3.3.8. Element Composition
Al, As, B, Ca, Cd, Co, Cr, Cu, Fe, Hg, K, Li, Mg, Mn, Na, Ni, P, Pb, Si, Sn, Sr, V, and Zn contents in dried homogenized samples were assessed using ICP-MS on quadruple mass-spectrometer Nexion 300D (Perkin Elmer Inc., Shelton, CT, USA), equipped with the seven-port FAST valve and ESI SC DX4 autosampler (Elemental Scientific Inc., Omaha, NE, USA) at the Biotic Medicine Center (Moscow, Russia). Rhodium 103 Rh was used as an internal standard to eliminate instability during measurements. Quantitation was performed using external standard (Merck IV, multi-element standard solution); Perkin–Elmer standard solutions for P, Si, and V, and all the standard curves were obtained at five different concentrations. For quality control purposes, internal controls and reference materials were tested together with the samples daily. Microwave digestion of samples was carried out with sub-boiled HNO3 diluted 1:150 with distilled deionized water (Fluka No. 02, 650 Sigma-Aldrich, Co., Saint Louis, MO, USA) in the Berghof SW-4 DAP-40 microwave system (Berghof Products + Instruments Gmb H, 72, 800 Eningen, Germany). The instrument conditions and acquisition parameters were: plasma power and argon flow, 1500 and 18 L min−1, respectively; aux argon flow, 1.6 L min−1; nebulizer argon flow, 0.98 L min−1; sample introduction system, ESI ST PFA concentric nebulizer and ESI PFA cyclonic spray chamber (Elemental Scientific Inc., Omaha, NE, USA); sampler and slimmer cone material, platinum; injector, ESI Quartz 2.0 mm I.D.; sample flow, 637 L min−1; internal standard flow, 84 L min−1; dwell time and acquisition mode, 10–100 ms and peak hopping for all analytes; sweeps per reading, 1; reading per replicate, 10; replicate number, 3; DRC mode, 0.55 mL min−1 ammonia (294993-Aldrich Sigma-Aldrich, Co., St. Louis, MO 63103, USA) for Ca, K, Na, Fe, Cr, V, optimized individually for RPa and RPq; STD mode, for the rest of analytes at RPa = 0 and RPq = 0.25 [61].
Trace levels of Hg and Sn in samples were not taken into account and, accordingly, they were not included in the tables.
3.3.9. Determination of Iodine
Determination of iodine was carried out according to [60], using the Voltamperometric Analyzer TA-4 (Tomanalyte, Tomsk, Russia) equipped with built-in UV lamp and three-electrode electrochemical cell: auxiliary and reference electrodes (silver chlorides in 1 M KCl), and working electrode, i.e., a modified silver electrode. Then, 2 mL of 10% KOH solution was added to 0.1 g of dried homogenized samples, which were ashed at 40–550 °C. The mixtures were cooled down, 1 mL of 10% zinc sulfate solution was added, and ashing was repeated in the same mode.
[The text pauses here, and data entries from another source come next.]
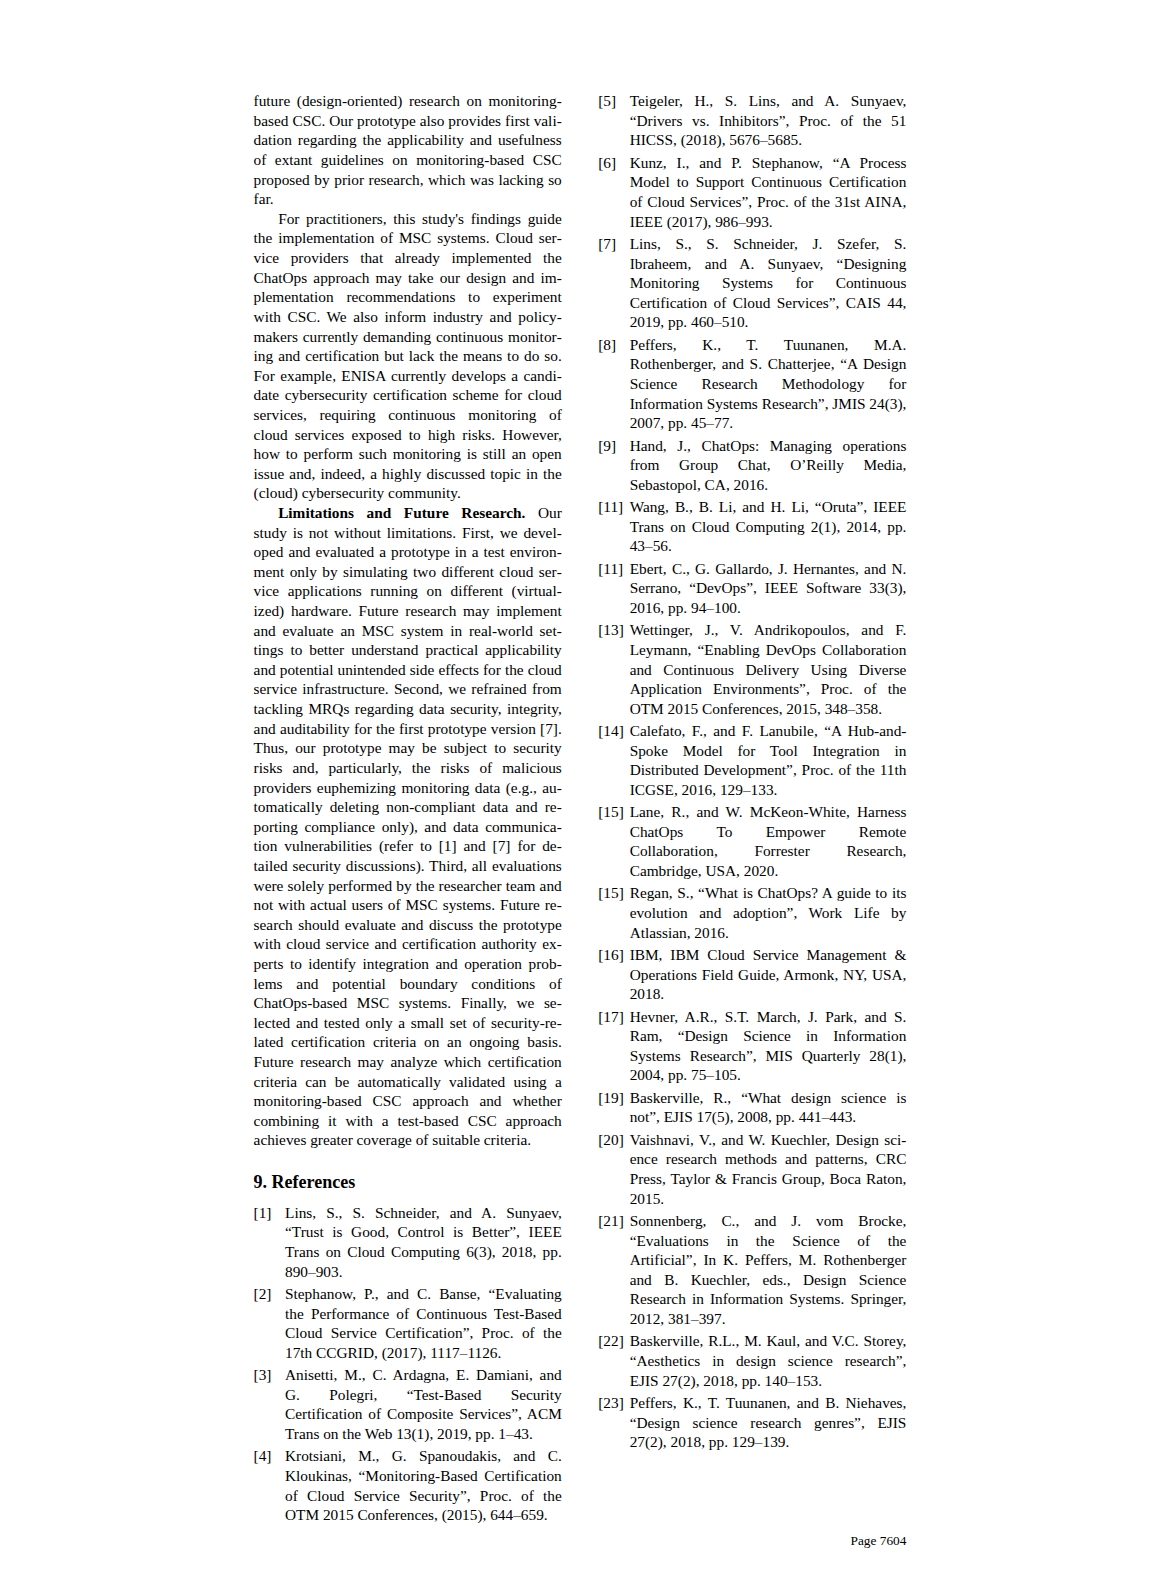future (design-oriented) research on monitoring-based CSC. Our prototype also provides first validation regarding the applicability and usefulness of extant guidelines on monitoring-based CSC proposed by prior research, which was lacking so far.
For practitioners, this study's findings guide the implementation of MSC systems. Cloud service providers that already implemented the ChatOps approach may take our design and implementation recommendations to experiment with CSC. We also inform industry and policymakers currently demanding continuous monitoring and certification but lack the means to do so. For example, ENISA currently develops a candidate cybersecurity certification scheme for cloud services, requiring continuous monitoring of cloud services exposed to high risks. However, how to perform such monitoring is still an open issue and, indeed, a highly discussed topic in the (cloud) cybersecurity community.
Limitations and Future Research. Our study is not without limitations. First, we developed and evaluated a prototype in a test environment only by simulating two different cloud service applications running on different (virtualized) hardware. Future research may implement and evaluate an MSC system in real-world settings to better understand practical applicability and potential unintended side effects for the cloud service infrastructure. Second, we refrained from tackling MRQs regarding data security, integrity, and auditability for the first prototype version [7]. Thus, our prototype may be subject to security risks and, particularly, the risks of malicious providers euphemizing monitoring data (e.g., automatically deleting non-compliant data and reporting compliance only), and data communication vulnerabilities (refer to [1] and [7] for detailed security discussions). Third, all evaluations were solely performed by the researcher team and not with actual users of MSC systems. Future research should evaluate and discuss the prototype with cloud service and certification authority experts to identify integration and operation problems and potential boundary conditions of ChatOps-based MSC systems. Finally, we selected and tested only a small set of security-related certification criteria on an ongoing basis. Future research may analyze which certification criteria can be automatically validated using a monitoring-based CSC approach and whether combining it with a test-based CSC approach achieves greater coverage of suitable criteria.
9. References
[1] Lins, S., S. Schneider, and A. Sunyaev, “Trust is Good, Control is Better”, IEEE Trans on Cloud Computing 6(3), 2018, pp. 890–903.
[2] Stephanow, P., and C. Banse, “Evaluating the Performance of Continuous Test-Based Cloud Service Certification”, Proc. of the 17th CCGRID, (2017), 1117–1126.
[3] Anisetti, M., C. Ardagna, E. Damiani, and G. Polegri, “Test-Based Security Certification of Composite Services”, ACM Trans on the Web 13(1), 2019, pp. 1–43.
[4] Krotsiani, M., G. Spanoudakis, and C. Kloukinas, “Monitoring-Based Certification of Cloud Service Security”, Proc. of the OTM 2015 Conferences, (2015), 644–659.
[5] Teigeler, H., S. Lins, and A. Sunyaev, “Drivers vs. Inhibitors”, Proc. of the 51 HICSS, (2018), 5676–5685.
[6] Kunz, I., and P. Stephanow, “A Process Model to Support Continuous Certification of Cloud Services”, Proc. of the 31st AINA, IEEE (2017), 986–993.
[7] Lins, S., S. Schneider, J. Szefer, S. Ibraheem, and A. Sunyaev, “Designing Monitoring Systems for Continuous Certification of Cloud Services”, CAIS 44, 2019, pp. 460–510.
[8] Peffers, K., T. Tuunanen, M.A. Rothenberger, and S. Chatterjee, “A Design Science Research Methodology for Information Systems Research”, JMIS 24(3), 2007, pp. 45–77.
[9] Hand, J., ChatOps: Managing operations from Group Chat, O’Reilly Media, Sebastopol, CA, 2016.
[11] Wang, B., B. Li, and H. Li, “Oruta”, IEEE Trans on Cloud Computing 2(1), 2014, pp. 43–56.
[11] Ebert, C., G. Gallardo, J. Hernantes, and N. Serrano, “DevOps”, IEEE Software 33(3), 2016, pp. 94–100.
[13] Wettinger, J., V. Andrikopoulos, and F. Leymann, “Enabling DevOps Collaboration and Continuous Delivery Using Diverse Application Environments”, Proc. of the OTM 2015 Conferences, 2015, 348–358.
[14] Calefato, F., and F. Lanubile, “A Hub-and-Spoke Model for Tool Integration in Distributed Development”, Proc. of the 11th ICGSE, 2016, 129–133.
[15] Lane, R., and W. McKeon-White, Harness ChatOps To Empower Remote Collaboration, Forrester Research, Cambridge, USA, 2020.
[15] Regan, S., “What is ChatOps? A guide to its evolution and adoption”, Work Life by Atlassian, 2016.
[16] IBM, IBM Cloud Service Management & Operations Field Guide, Armonk, NY, USA, 2018.
[17] Hevner, A.R., S.T. March, J. Park, and S. Ram, “Design Science in Information Systems Research”, MIS Quarterly 28(1), 2004, pp. 75–105.
[19] Baskerville, R., “What design science is not”, EJIS 17(5), 2008, pp. 441–443.
[20] Vaishnavi, V., and W. Kuechler, Design science research methods and patterns, CRC Press, Taylor & Francis Group, Boca Raton, 2015.
[21] Sonnenberg, C., and J. vom Brocke, “Evaluations in the Science of the Artificial”, In K. Peffers, M. Rothenberger and B. Kuechler, eds., Design Science Research in Information Systems. Springer, 2012, 381–397.
[22] Baskerville, R.L., M. Kaul, and V.C. Storey, “Aesthetics in design science research”, EJIS 27(2), 2018, pp. 140–153.
[23] Peffers, K., T. Tuunanen, and B. Niehaves, “Design science research genres”, EJIS 27(2), 2018, pp. 129–139.
Page 7604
The resulting white probes were dissolved in 10 mL of distilled water, and iodine concentration was determined using concentrated formic acid as a background electrolyte and standard potassium iodide solutions of 0.1 mg·L−1, 1 mg·L−1, and 10 mg·L−1.
3.3.10. Determination of Selenium
Selenium was analyzed using the fluorimetric method previously described for tissues and biological fluids [62]. Dried homogenized samples were digested via heating with a mixture of nitric and chloral acids, subsequent reduction of selenate (Se+6) to selenite (Se+4) with a solution of 6 N HCl, and formation of a complex between Se+4 and 2,3-diaminonaphtalene. Calculation of the Se concentration was achieved by recording the piazoselenol fluorescence value in hexane at 519 nm λ emission and 376 nm λ excitation. Each determination was performed in triplicate. The precision of the results was verified using a reference standard of Se fortified chervil stem powder in each determination with a Se concentration of 1865 μg Kg−1 (Federal Scientific Vegetable Center).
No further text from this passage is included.